- **INPUT MATERIAL**
*** Block opens ***

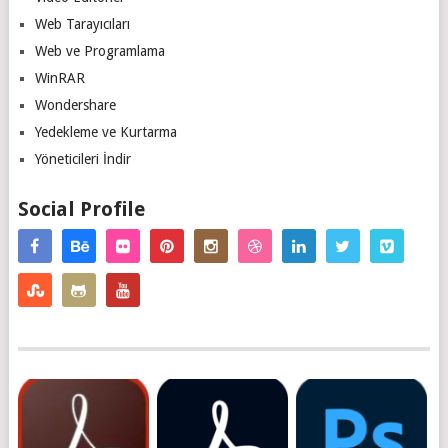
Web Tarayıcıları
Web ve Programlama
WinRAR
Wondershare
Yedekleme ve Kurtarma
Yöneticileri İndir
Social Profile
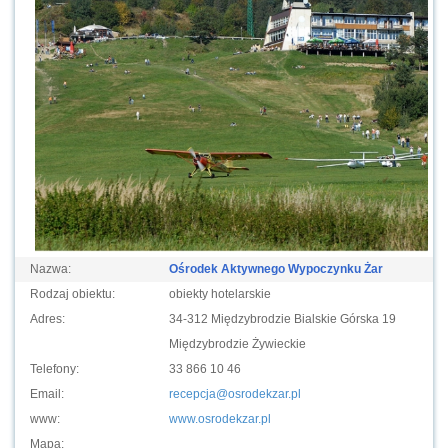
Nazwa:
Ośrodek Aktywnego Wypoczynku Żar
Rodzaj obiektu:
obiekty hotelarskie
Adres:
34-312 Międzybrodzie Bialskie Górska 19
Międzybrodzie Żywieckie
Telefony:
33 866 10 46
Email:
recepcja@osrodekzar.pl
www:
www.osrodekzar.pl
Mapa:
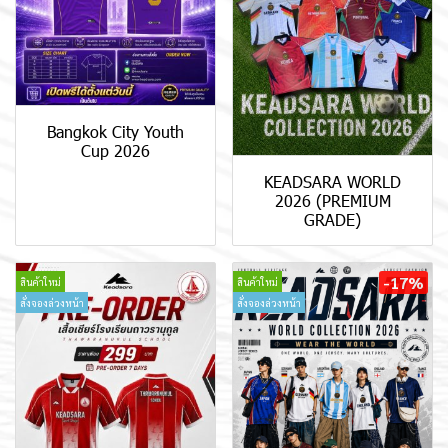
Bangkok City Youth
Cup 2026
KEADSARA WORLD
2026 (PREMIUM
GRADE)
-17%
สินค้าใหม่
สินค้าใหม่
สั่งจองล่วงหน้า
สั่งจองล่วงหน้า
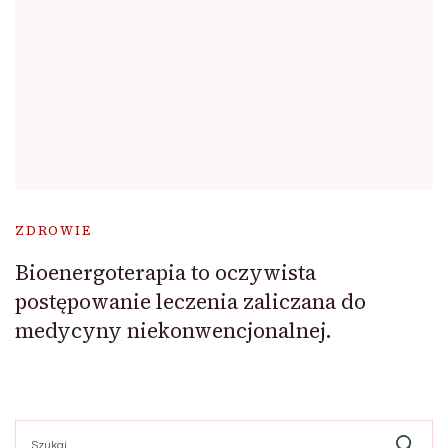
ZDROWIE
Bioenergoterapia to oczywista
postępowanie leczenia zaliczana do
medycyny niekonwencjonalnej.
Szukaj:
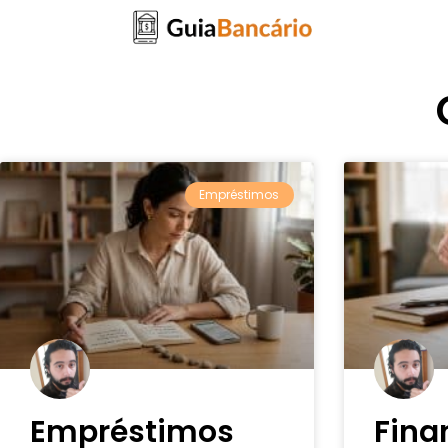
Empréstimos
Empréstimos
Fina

*** Block closes ***
*** Block opens ***

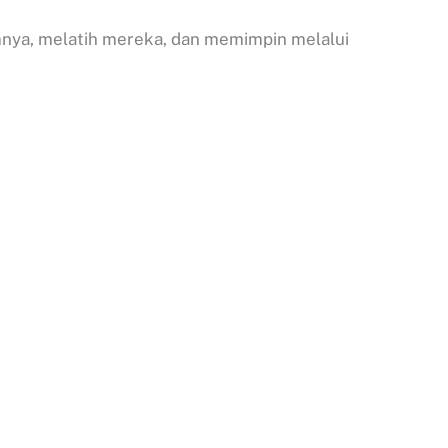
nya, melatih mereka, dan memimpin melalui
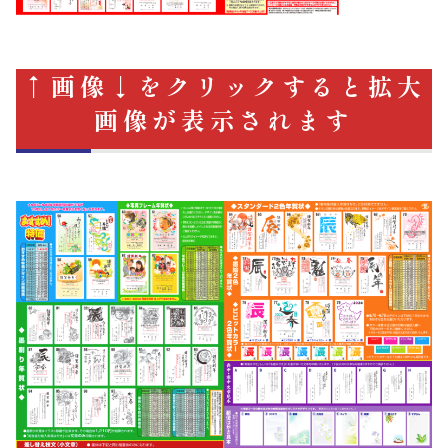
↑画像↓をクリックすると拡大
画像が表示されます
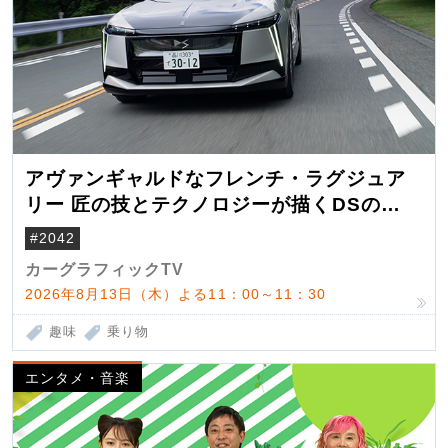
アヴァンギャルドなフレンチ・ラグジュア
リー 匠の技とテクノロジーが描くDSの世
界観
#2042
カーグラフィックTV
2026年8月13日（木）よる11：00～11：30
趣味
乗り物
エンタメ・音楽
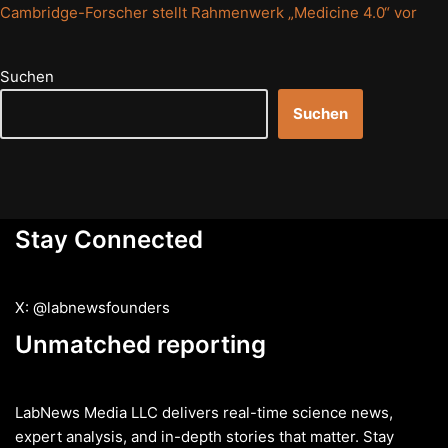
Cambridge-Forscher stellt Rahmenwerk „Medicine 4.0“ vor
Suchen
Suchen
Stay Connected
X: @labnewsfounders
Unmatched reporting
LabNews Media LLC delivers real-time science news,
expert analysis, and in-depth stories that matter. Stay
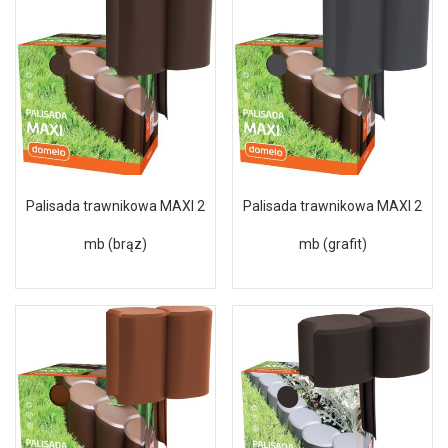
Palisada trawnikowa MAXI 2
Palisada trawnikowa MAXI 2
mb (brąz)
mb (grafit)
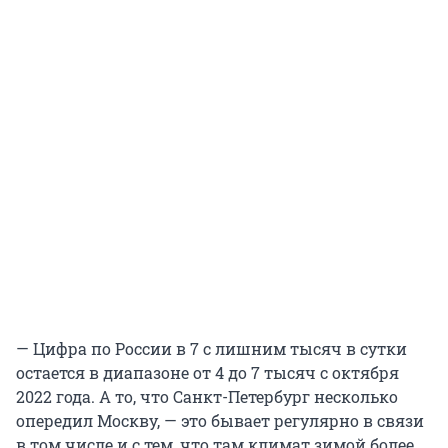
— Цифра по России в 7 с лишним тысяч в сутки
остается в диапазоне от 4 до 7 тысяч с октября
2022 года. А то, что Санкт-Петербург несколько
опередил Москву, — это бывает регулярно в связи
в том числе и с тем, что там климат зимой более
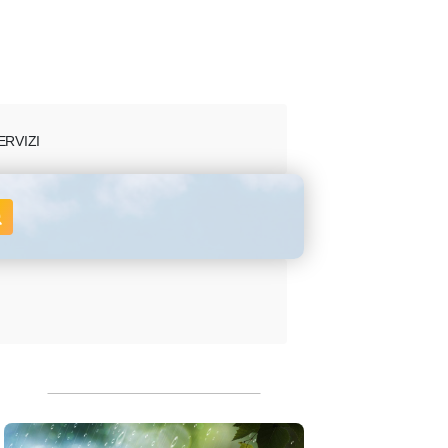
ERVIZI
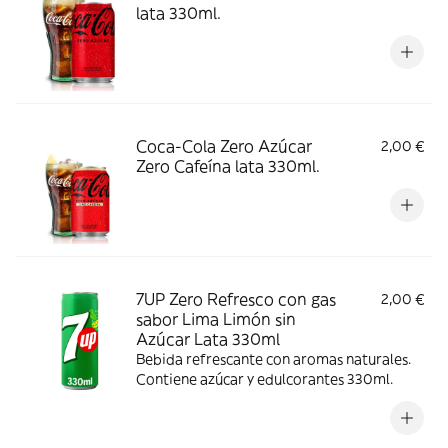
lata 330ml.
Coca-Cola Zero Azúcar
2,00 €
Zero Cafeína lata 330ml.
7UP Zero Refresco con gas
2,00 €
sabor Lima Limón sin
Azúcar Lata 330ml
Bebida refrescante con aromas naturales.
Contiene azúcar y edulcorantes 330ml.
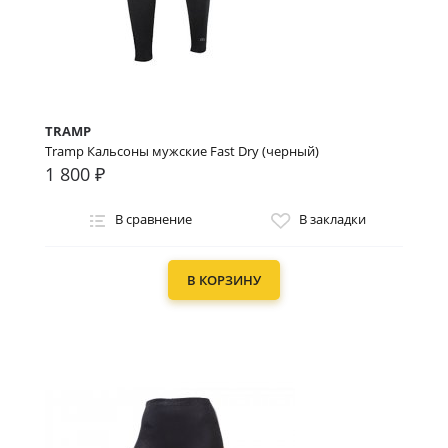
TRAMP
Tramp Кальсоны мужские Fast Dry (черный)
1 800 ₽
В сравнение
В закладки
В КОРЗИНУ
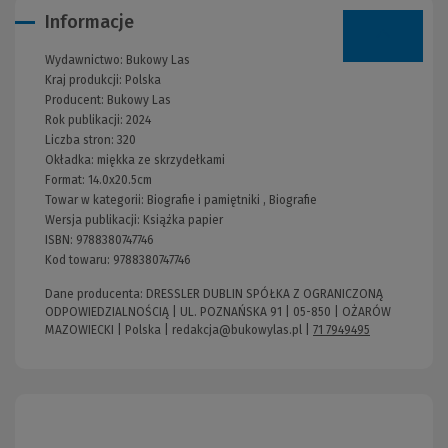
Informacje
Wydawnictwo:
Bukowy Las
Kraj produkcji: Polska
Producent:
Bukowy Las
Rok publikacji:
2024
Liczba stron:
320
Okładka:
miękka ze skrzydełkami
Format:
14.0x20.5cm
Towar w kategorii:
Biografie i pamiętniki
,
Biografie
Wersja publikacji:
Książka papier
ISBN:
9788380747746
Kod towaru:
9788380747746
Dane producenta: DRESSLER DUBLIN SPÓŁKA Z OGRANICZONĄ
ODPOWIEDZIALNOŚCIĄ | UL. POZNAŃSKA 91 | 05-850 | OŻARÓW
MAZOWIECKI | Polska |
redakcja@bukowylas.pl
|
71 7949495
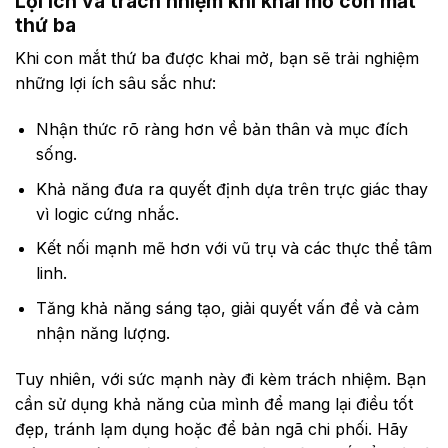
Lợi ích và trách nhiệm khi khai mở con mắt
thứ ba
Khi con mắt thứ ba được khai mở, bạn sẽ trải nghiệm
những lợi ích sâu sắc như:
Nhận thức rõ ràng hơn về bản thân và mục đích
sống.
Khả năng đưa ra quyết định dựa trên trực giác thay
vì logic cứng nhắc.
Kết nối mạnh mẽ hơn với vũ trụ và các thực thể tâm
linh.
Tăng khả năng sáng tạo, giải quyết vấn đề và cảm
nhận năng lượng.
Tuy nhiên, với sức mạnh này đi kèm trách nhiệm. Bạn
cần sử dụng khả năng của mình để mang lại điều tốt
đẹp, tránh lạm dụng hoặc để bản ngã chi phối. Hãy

*** Block closes ***

- **ASSIGNMENT**
In the material above, tally every line with the string "osrodekzar" in it, then give that number alone.

- **RESULT OF THIS TASK**
2